Jumat, 12 Oktober 2012

Intermeso 25: Qira'ah Sab'ah dan Ken Arok


            Mungkin Antum masih ingat, waktu kita belajar tahsinul qira'ah di Gedung SD Darunnajah, tahun 2007. Saat itu seorang tutor sedang menjelaskan tentang Qira'ah Sab'ah dan ada peserta yg bertanya, "Bagaimana hukumnya orang membaca Al Quran semacam, 'al kamdu lillahi robbil ngalamin..'"
            Maka tutor menjawab, "Qira'ah sab'ah adalah logat-logat bacaan yg ada  di sekitar Arab pada saat itu. Logat-logat itu disampaikan kepada Nabi dan di-iyakan, sehingag pada saat ini ada tujuh imam qira'ah, 14 perawi dan thariqahnya lebih banyak lagi."
             "Al kamdulillahi robbil ngalamin.. itu qira'ahnya Ken Arok dan Ken Dedes, sedangkan Ken Arok dan Ken Dedes belum pernah bertemu Nabi untuk menyampaikan qira'ahnya."  

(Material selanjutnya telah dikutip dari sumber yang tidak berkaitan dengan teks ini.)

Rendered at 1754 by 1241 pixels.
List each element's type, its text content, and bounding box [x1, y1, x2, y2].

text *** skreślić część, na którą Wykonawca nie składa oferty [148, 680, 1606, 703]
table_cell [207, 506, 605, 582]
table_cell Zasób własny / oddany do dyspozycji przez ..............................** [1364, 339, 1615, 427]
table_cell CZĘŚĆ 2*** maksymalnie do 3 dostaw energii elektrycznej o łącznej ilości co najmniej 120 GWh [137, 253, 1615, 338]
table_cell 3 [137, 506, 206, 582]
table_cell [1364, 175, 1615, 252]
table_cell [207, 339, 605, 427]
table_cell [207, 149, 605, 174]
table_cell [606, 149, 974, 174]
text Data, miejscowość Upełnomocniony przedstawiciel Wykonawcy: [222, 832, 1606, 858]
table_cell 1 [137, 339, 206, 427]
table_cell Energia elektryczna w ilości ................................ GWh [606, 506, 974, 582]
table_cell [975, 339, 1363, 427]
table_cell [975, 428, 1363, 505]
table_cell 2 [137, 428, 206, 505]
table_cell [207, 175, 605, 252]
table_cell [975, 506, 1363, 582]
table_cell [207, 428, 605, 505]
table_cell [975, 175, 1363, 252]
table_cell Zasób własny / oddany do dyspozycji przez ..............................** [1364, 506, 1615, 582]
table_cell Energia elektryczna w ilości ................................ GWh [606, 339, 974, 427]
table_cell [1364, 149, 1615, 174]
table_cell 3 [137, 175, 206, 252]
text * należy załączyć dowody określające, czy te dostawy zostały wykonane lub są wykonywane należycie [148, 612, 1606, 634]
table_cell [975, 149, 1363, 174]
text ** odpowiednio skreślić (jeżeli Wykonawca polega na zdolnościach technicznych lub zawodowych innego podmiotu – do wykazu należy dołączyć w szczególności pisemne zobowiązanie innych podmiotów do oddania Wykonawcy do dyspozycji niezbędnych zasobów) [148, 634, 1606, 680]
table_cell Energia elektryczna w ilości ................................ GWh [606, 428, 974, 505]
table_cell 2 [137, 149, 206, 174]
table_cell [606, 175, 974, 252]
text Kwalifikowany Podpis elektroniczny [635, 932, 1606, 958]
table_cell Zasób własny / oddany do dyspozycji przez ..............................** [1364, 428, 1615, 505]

            Itu logika yg disampaikan pada saat itu. Memang dimensi waktunya jauh berbeda, Muhammad menjadi Nabi pada tahun 611 sedangkan Ken Arok menjadi raja pada tahun 1222 dan pada saat itu masih Hindu.
            Pernah hal itu saya tanyakan ke doktor qira'ah, Ust Abu 'Alim Muhammad Dzunnuroyn via SMS, jawabnya: "Selama dia belajar dari gurunya begitu shah2 saja. Kalau ia mengerti ada guru yg mengajar lebih fashih dan ia berkesempatan belajar harus belajar, kalau tdk belajar berdosa. Kalau sudah belajar, lidahny tdk bisa sdh kaku tdk papa, yg penting belajar terus! Batu saja bisa legok (cekung) kena tetesan air?"